Der terminologische Apparat (z. B. der Stilmittel) und das Verständnis des lateinischen Textes treten dabei zunächst bewusst in den Hintergrund, erst in weiteren Schritten soll das, was induktiv eingeführt wurde, auch am lateinischen Text erkannt und terminologisch erfasst werden. Beispielsweise wird das Phänomen der Ekphrasis zunächst als „Kulissentechnik“ eingeführt.
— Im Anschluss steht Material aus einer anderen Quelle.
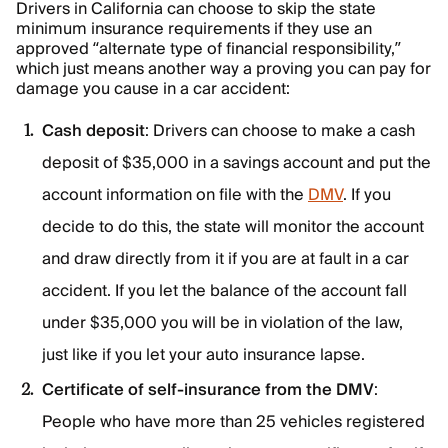
Drivers in California can choose to skip the state
minimum insurance requirements if they use an
approved “alternate type of financial responsibility,”
which just means another way a proving you can pay for
damage you cause in a car accident:
Cash deposit
: Drivers can choose to make a cash
deposit of $35,000 in a savings account and put the
account information on file with the
DMV
. If you
decide to do this, the state will monitor the account
and draw directly from it if you are at fault in a car
accident. If you let the balance of the account fall
under $35,000 you will be in violation of the law,
just like if you let your auto insurance lapse.
Certificate of self-insurance from the DMV
:
People who have more than 25 vehicles registered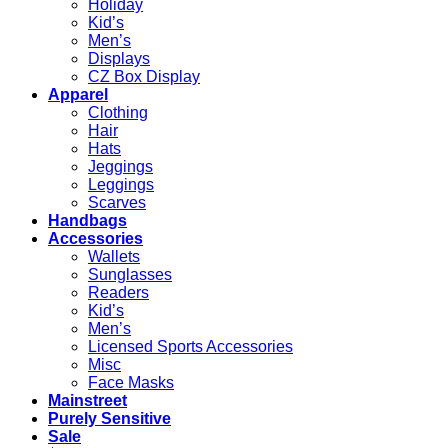
Holiday
Kid’s
Men’s
Displays
CZ Box Display
Apparel
Clothing
Hair
Hats
Jeggings
Leggings
Scarves
Handbags
Accessories
Wallets
Sunglasses
Readers
Kid’s
Men’s
Licensed Sports Accessories
Misc
Face Masks
Mainstreet
Purely Sensitive
Sale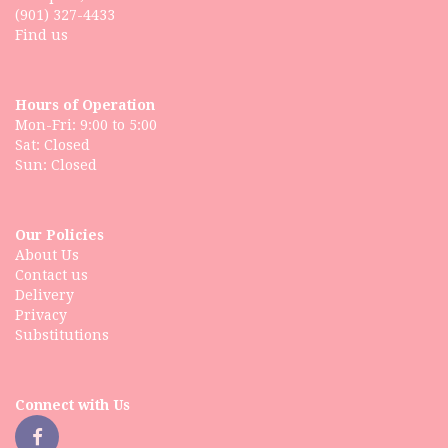
(901) 327-4433
Find us
Hours of Operation
Mon-Fri: 9:00 to 5:00
Sat: Closed
Our Policies
About Us
Contact us
Delivery
Privacy
Substitutions
Connect with Us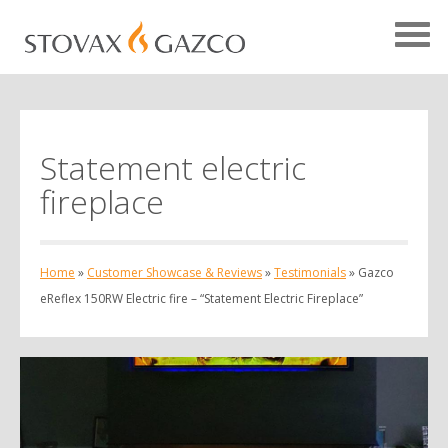
Statement electric
Showcase Home
fireplace
Testimonials
Case Studies
Home
»
Customer Showcase & Reviews
»
Testimonials
»
Gazco
Projects
eReflex 150RW Electric fire – “Statement Electric Fireplace”
Your Showcase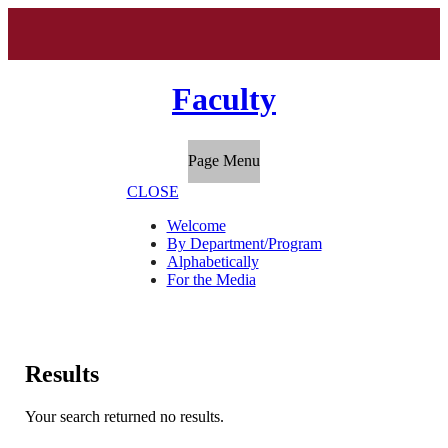
Faculty
Page Menu
CLOSE
Welcome
By Department/Program
Alphabetically
For the Media
Results
Your search returned no results.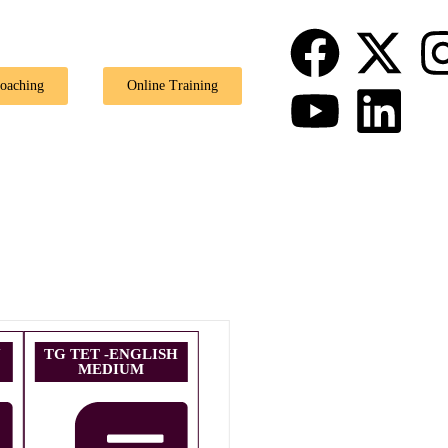
🎉 Special Offer: Ge
Coaching
Online Training
U
TG TET -ENGLISH
MEDIUM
Gerade in der Anfangsphase eigenständiger Interpretation fällt es SuSn erfahrungsgemäß schwer, sich in einem lateinischen Text zumal aus der Poesie zu orientieren. Um daher die SuS behutsam an die anspruchsvolle Arbeit mit zweisprachigen Texten heranzuführen, erfolgt die erste Auseinandersetzung mit dem Text in deutscher Übersetzung. Darüber hinaus bietet die zweite h5p-Übung (Aufgabe 4 in den Materialien zur Invidia-Episode) zwei Versionen zur Erarbeitung, aus denen die SuS selbst auswählen können. Neben der direkten Begegnung mit der Übersetzung (im Audio-Format) und dem visuell dargebotenen lateinischem Text können die SuS die entsprechenden Belege auch in einem gestuften Verfahren zunächst im deutschen Text und erst in einem zweiten Schritt im lateinischen Original finden; optionale Hilfstools erleichtern das Auffinden entsprechender Belege zusätzlich.
Arbeitsblätter
Die konventionell gestalteten Arbeitsblätter, zu deren Aufgaben eine Lösungsversion für Lehrpersonen angeboten wird, nutzen nach Möglichkeit die im Bildungsplan vorgesehenen Operatoren. Zur Einführung zentraler Termini wurde das bewährte Instrument von Infokästen genutzt.
19 Lefèvre 1990.
20 Im Sinne der „desirable difficulty“ werden dabei bewusst auditive Eindrücke und die visuelle Verarbeitung kombiniert.